Un changement de société se joue au-delà du conflit
sur l’âge de départ en retraite et sur le montant des pensions. Passer de 42
régimes particuliers de retraite à l’universalisme individuel, passer des
meilleures années d'une carrière professionnelle à l’accumulation de points
tout au long de la vie active, ces mutations sont une nouvelle forme de la
disparition programmée des anciennes modalités de socialisation par le travail,
les statuts, les corps de métiers, cet effritement qui s’opère à bas bruit depuis
les années 80, vise l’avènement d’un monde d’individus déliés, désaffiliés, hors
sol, aux trajectoires radicalement singulières. La nouvelle société aura la
forme d’un espace euclidien, constitué de points, les individus atomes sociaux,
vecteurs de différents capitaux qu'il leur incombera de faire fructifier :
capital santé, capital mobilier et immobilier, capital retraite, capital
formation,… Le refus de la retraite par points est peut-être aussi plus
profondément celui de la société par points.

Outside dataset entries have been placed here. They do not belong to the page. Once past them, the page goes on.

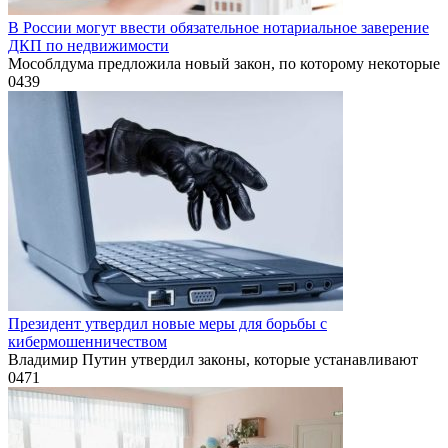
В России могут ввести обязательное нотариальное заверение
ДКП по недвижимости
Мособлдума предложила новый закон, по которому некоторые
0
439
Президент утвердил новые меры для борьбы с
кибермошенничеством
Владимир Путин утвердил законы, которые устанавливают
0
471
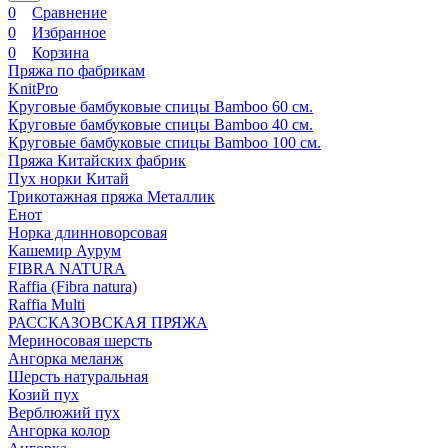
0
Сравнение
0
Избранное
0
Корзина
Пряжа по фабрикам
KnitPro
Круговые бамбуковые спицы Bamboo 60 см.
Круговые бамбуковые спицы Bamboo 40 см.
Круговые бамбуковые спицы Bamboo 100 см.
Пряжа Китайских фабрик
Пух норки Китай
Трикотажная пряжа Металлик
Енот
Норка длинноворсовая
Кашемир Аурум
FIBRA NATURA
Raffia (Fibra natura)
Raffia Multi
РАССКАЗОВСКАЯ ПРЯЖА
Мериносовая шерсть
Ангорка меланж
Шерсть натуральная
Козий пух
Верблюжий пух
Ангорка колор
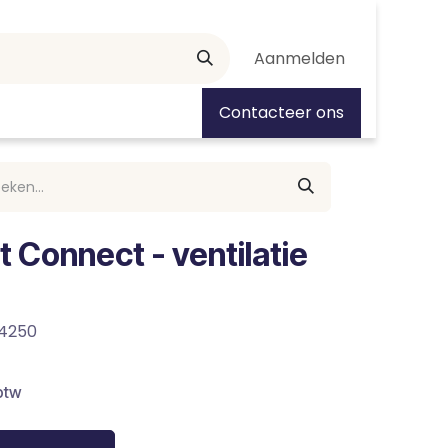
Aanmelden
tiedagen
Contacteer ons
 Connect - ventilatie
4250
btw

Dans ce système par points en voie de généralisation,
chacun sera noté dans tous les aspects de sa vie, et chacun sera invité à noter
les autres. On nous vend cette course aux points sur le modèle de la justice
sportive : l’égalité des coureurs sur la ligne de départ. Peu importe que
certains partent avec des avantages, ce qui comptera in fine sera la somme des
capitaux acquis et bien gérés. Ainsi l'auto-entreprise de soi-même est le
modèle en voie de généralisation de ce monde idéal où chacun(e) sera pleinement
responsable de son sort, où les solidarités se réduiront à la gestion de l’extrême
pauvreté.
L’homme par points est l’homme calculable,
interchangeable, achetable, vendable, la société par points est celle où toutes
les valeurs sont enfin réduites à une seule : le prix. Dans cette société
par points, les anciennes solidarités, les régimes spéciaux, les corps de
métiers, les services publics,… sont des archaïsmes dont il faut se débarrasser
au nom de l’adaptation au monde qui change.
« Les qualités individuelles qui
ne sont pas quantifiables sont un obstacle si l’on veut organiser les hommes et
les choses en fonction de l’énergie quantitative que l’on doit extraire d’eux. »
prédisait déjà Herbert Marcuse en 1964 dans l’Homme unidimensionnel.